Чехов хорошо сознавал, что он изображает людей, никоим образом не относящихся к категории «героев». Недаром одно время драматурга занимал парадоксальный замысел пьесы без героя. «Пьеса должна была быть в четырех действиях, – вспоминал А. Л. Вишневский. – В течение трех действий героя ждут, о нем говорят, он то едет, то не едет. А в четвертом действии, когда все уже приготовлено для встречи, приходит телеграмма о том, что он умер…»[75]. Этот неожиданный сюжет, точно пародирующий традиционное представление о драматическом герое, не рискнул бы взять, кажется, ни один драматург, кроме Чехова, умевшего найти драматизм в буднях самых простых, обыкновенных людей, которые только лишь «ждут героя».
«Не герой» и толстовский Федя Протасов. В отличие от Рудиных и Печориных, он тоже обыкновенный, «грешный» человек, слабости которого словно нарочно подчеркивает Толстой и который обладает одним лишь несомненным душевным даром – искренностью, беспокойством совести. В этом Толстой близок Чехову, но далее начинаются различия, может быть, не менее поучительные, чем черты сходства.
Глубокую неудовлетворенность жизнью в «Живом трупе» испытывает лишь Федя Протасов, тогда как у Чехова внутреннее недовольство, предчувствие перемен – явление широкое и общее. Чехову важно показать именно распространенность, массовость этих настроений. Толстой же как бы преломляет противоречия жизни через сознание одного, особо чуткого человека. Это и понятно: Чехова непосредственно интересуют «веяния», захватившие интеллигенцию в предреволюционную пору. Толстой же рассматривает человека в его «вечных», вневременных проявлениях, ему интересна одна душа, в которой созидается и разрушается целый мир. «…Всякий человек, – говорил Лев Николаевич, – это существо совершенно особенное, никогда не бывшее и которое никогда больше не повторится. В нем именно эта его особенность, его индивидуальность, и ценна…»[76].

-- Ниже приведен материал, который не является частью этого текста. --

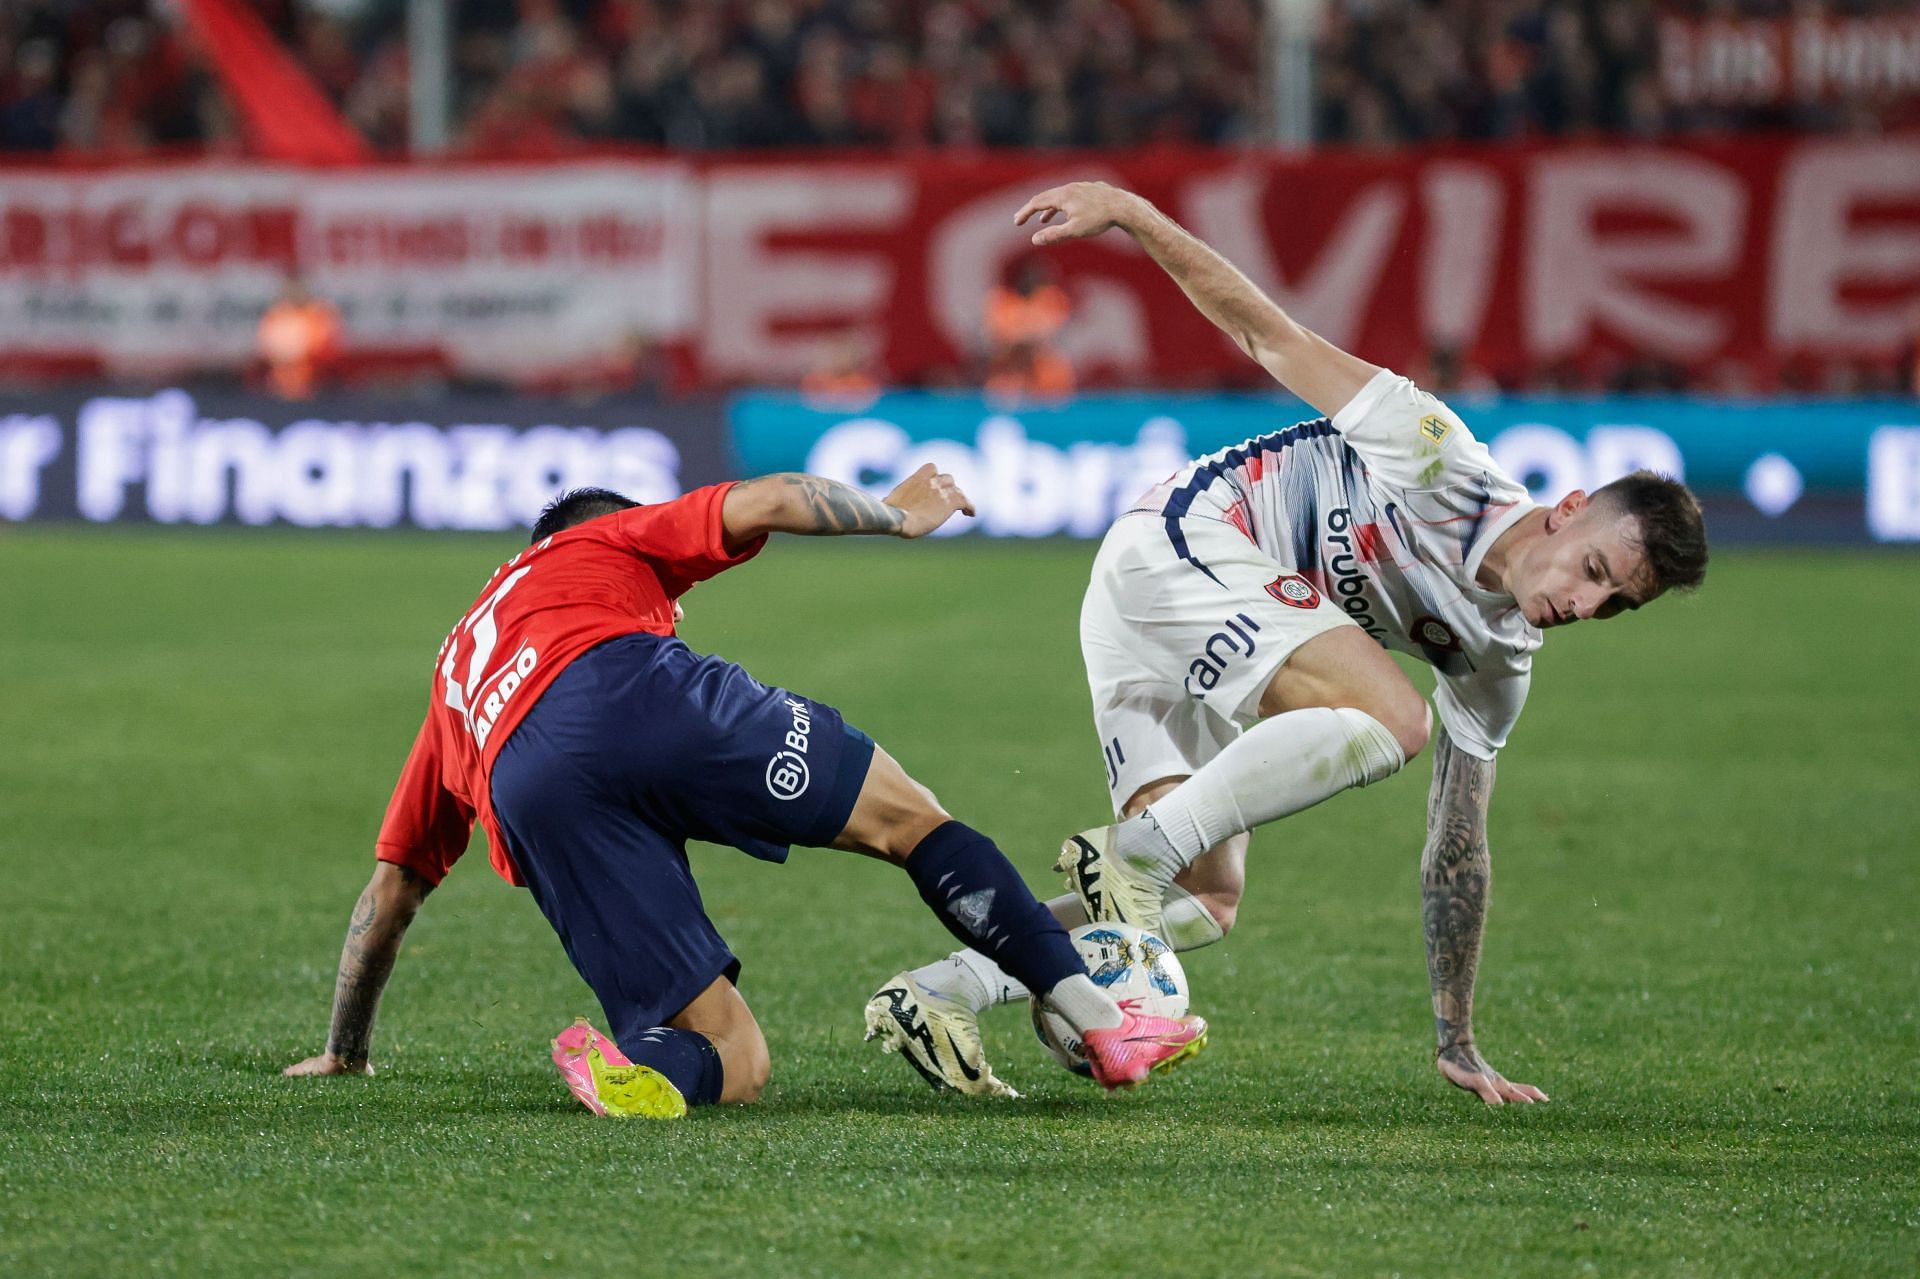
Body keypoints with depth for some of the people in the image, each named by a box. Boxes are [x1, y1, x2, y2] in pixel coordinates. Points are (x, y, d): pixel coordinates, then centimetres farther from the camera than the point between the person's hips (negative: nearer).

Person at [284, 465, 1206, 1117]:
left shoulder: (458, 667, 43)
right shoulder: (611, 540, 34)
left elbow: (390, 887, 43)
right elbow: (771, 502, 17)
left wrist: (345, 1053, 52)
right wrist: (898, 514, 35)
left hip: (530, 792, 3)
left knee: (736, 1063, 6)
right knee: (908, 821, 12)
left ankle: (643, 1067, -28)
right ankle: (1102, 1022, -1)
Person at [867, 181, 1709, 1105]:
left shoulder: (1497, 664, 6)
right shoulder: (1445, 464, -15)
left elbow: (1455, 849, 12)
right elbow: (1272, 340, -10)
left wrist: (1458, 1046, 10)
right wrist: (1127, 212, -16)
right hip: (1178, 544, -9)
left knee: (1207, 904, -1)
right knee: (1392, 716, -27)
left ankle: (941, 993, -2)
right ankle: (1136, 846, -24)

Судьба, характер, личность Феди Протасова, в одиночку ищущего спасения от «пакости» общества, дороги Толстому-драматургу. Потому и сюжет пьесы имеет стержневое построение. Каких бы персонажей ни выводил на сцену (даже в отсутствие Протасова) Толстой, он делает это с единственной целью – что-то еще обнаружить, открыть в характере и судьбе героя. Как ни важны образы Виктора, Лизы, – в художественном «фокусе» все время судьба Протасова. Каждая новая сцена – с Абрезковым ли, Карениным или его матерью, с Машей или с Анной Павловной – служит необходимым звеном в истории «живого трупа». Толстой шаг за шагом следит, как обстоятельства загоняют Федю в безысходный тупик. Напряженность действия и психологическая напряженность возрастают вплоть до той самой минуты, когда гремит выстрел, оборвавший жизнь Протасова.
В «Дяде Ване», как и в других пьесах Чехова после «Иванова», нет традиционного амплуа «главного героя». Пьеса строится на «равноправии» многих персонажей. Равное внимание к судьбам Астрова, Войницкого, Елены Андреевны, Сони, к жизненной драме каждого человека приводит к тому, что в пьесе развивается сразу словно несколько сюжетных линий. Скажем, отношения Елены Андреевны и Сони с Астровым не менее важны драматургу, чем ссора Войницкого с Серебряковым. «Полифоническое» строение чеховской пьесы не сходно с центростремительным действием «Живого трупа», где все стянуто в один драматический узел.
Критики давно обратили внимание на детальность разработки Чеховым будничного фона жизни. Немирович-Данченко писал, что Чехов «представлял себе людей только такими, как наблюдал их в жизни, и не мог их рисовать оторванными от того, что их окружало: от розового утра или сизых сумерек, от звуков, запахов, от дождя, от дрожащих ставней, лампы, печки, самовара, фортепьяно, гармоники, табака, сестры, зятя, тещи, соседа, от песни, выпивки, от быта. От миллиона мелочей, которые делают жизнь теплой»[77]. И в самом деле, в пьесах Чехова мы найдем множество таких мелочей, дающих особый «вкус» реальной жизни, ощущение подлинности происходящего. Припомним в «Дяде Ване» хотя бы чаепитие за самоваром в первом акте, разговоры о погоде, вязание Марины, назойливые вопросы Серебрякова: «Который час?», жалобы Астрова, что его «пристяжная захромала» и т. п.